The React2Shell flaw is an insecure deserialization issue in React Server Components (CVSS 10.0) that allows unauthenticated remote code execution and affects frameworks like Next.js. The bug was disclosed on 3 December 2025, POCs began circulating within a day or two, and multiple threat actors — including state‑linked groups — were reported attempting exploitation. Researchers warn that both functional and fake proof‑of‑concepts are proliferating, complicating mitigation efforts and sparking debate about disclosure practices.
Key Points
- Cloudflare took large parts of its network down while deploying a mitigation; the change to body parsing logic caused service disruption impacting ~28% of HTTP traffic.

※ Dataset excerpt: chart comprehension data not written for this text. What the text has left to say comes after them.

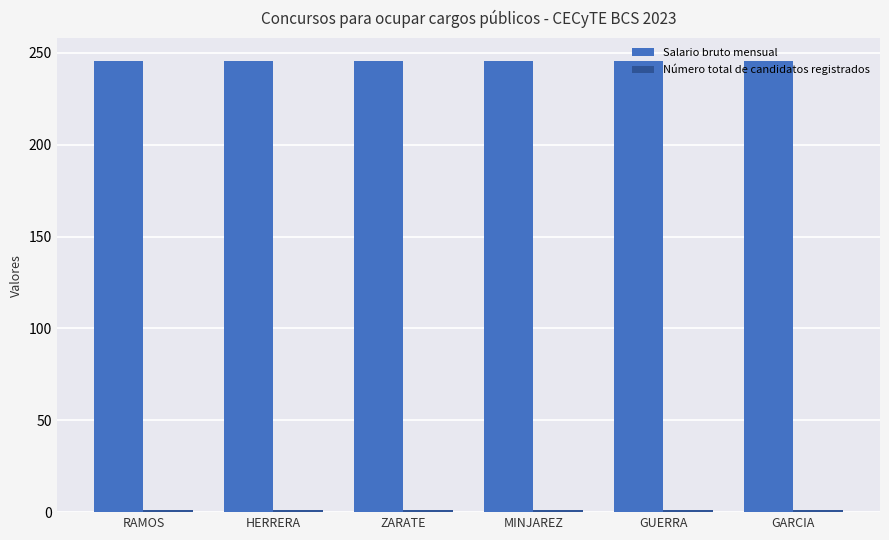

What is the average value of the Salario bruto mensual series?

245.7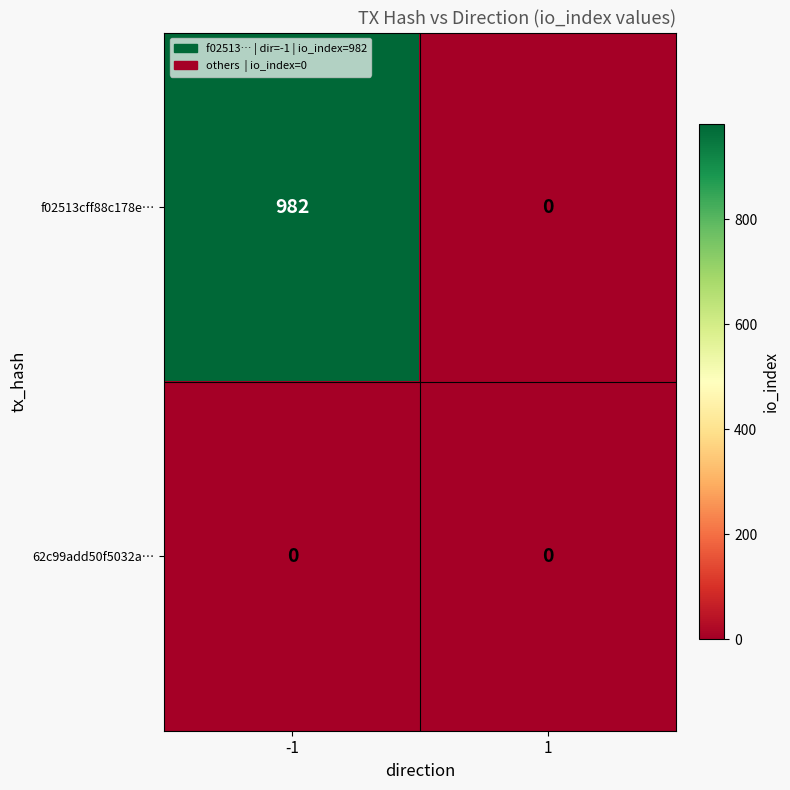

The f02513cff88c178e… series shows 982 at -1. True or false?

True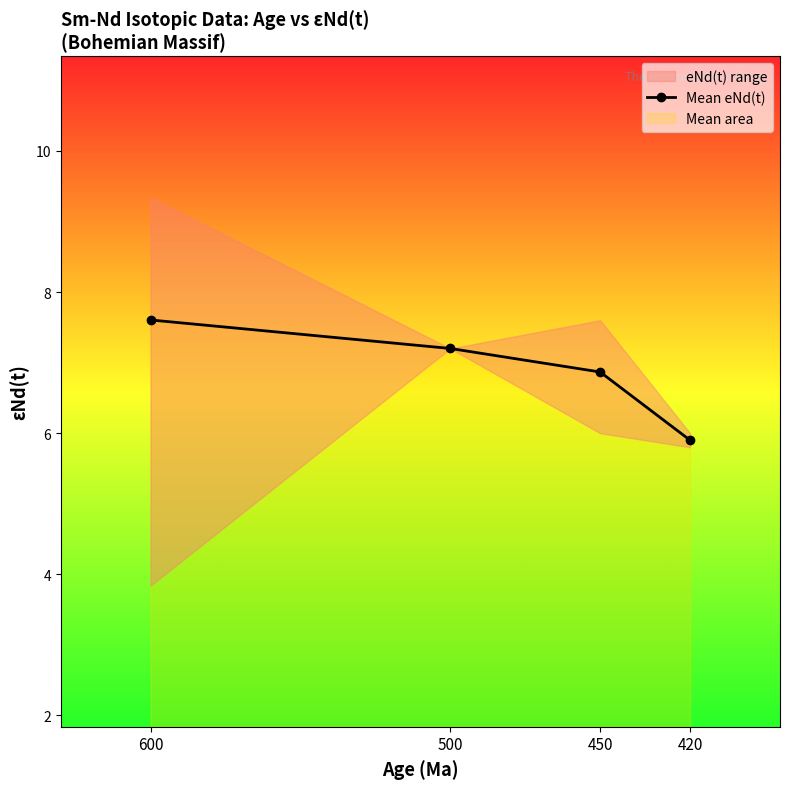

Rank the categories by value from lowest to highest.

420, 450, 500, 600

- React2Shell (CVE-2025-55182) is a critical unauthenticated deserialization RCE in React Server Components, rated CVSS 10.0 and easy to exploit.
- Proofs‑of‑concept appeared rapidly after disclosure; some are legitimate and effective, others are invalid or misleading.

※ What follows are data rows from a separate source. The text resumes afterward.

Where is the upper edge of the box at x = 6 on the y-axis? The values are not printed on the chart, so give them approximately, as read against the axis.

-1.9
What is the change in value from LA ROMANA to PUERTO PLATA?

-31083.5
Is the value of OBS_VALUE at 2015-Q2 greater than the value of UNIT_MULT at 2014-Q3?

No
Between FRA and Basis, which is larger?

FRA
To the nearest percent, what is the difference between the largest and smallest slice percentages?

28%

- Multiple actors, including China‑linked groups named by AWS, were observed scanning and attempting exploitation — CISA added the bug to its Known Exploited Vulnerabilities list and UK authorities issued warnings.
- Security community debate: some argue for faster, broader sharing of mitigation details to give defenders an edge; others defend staged disclosure to allow patches to be deployed first.
- Observed attacker behaviours include scanning for RCE, attempts to steal AWS credentials/configuration, and installation of downloaders contacting C2 infrastructure.
Context and relevance
This incident underlines how pervasive open‑source libraries are across the web and how quickly high‑severity flaws can ripple into global outages and active exploitation. The mix of working and fake POCs is sowing confusion among defenders, while nation‑level and criminal groups are lining up to weaponise the flaw for credential theft, initial access and ransomware.
For organisations running React, Next.js, or relying on CDN/WAF protections from providers like Cloudflare, this is a reminder to prioritise patching, verify mitigations against credible POCs, and monitor for indicators such as unusual scans, attempts to access config/credentials, or unexpected downloader activity.
Why should I read this?
Because if you host React/Next.js services or use Cloudflare, this directly affects you. The hole is nasty, exploits hit fast, and even big vendors can trip over mitigations and cause outages — so patch, check your WAF rules, and don’t trust every ‘POC’ you see online.
Author style
Punchy: this is urgent and actionable. Treat the story as a wake‑up call — patch immediately, validate mitigations, and keep an eye on threat intel feeds. The outage shows even defenders’ responses can cause collateral damage if rushed or misconfigured.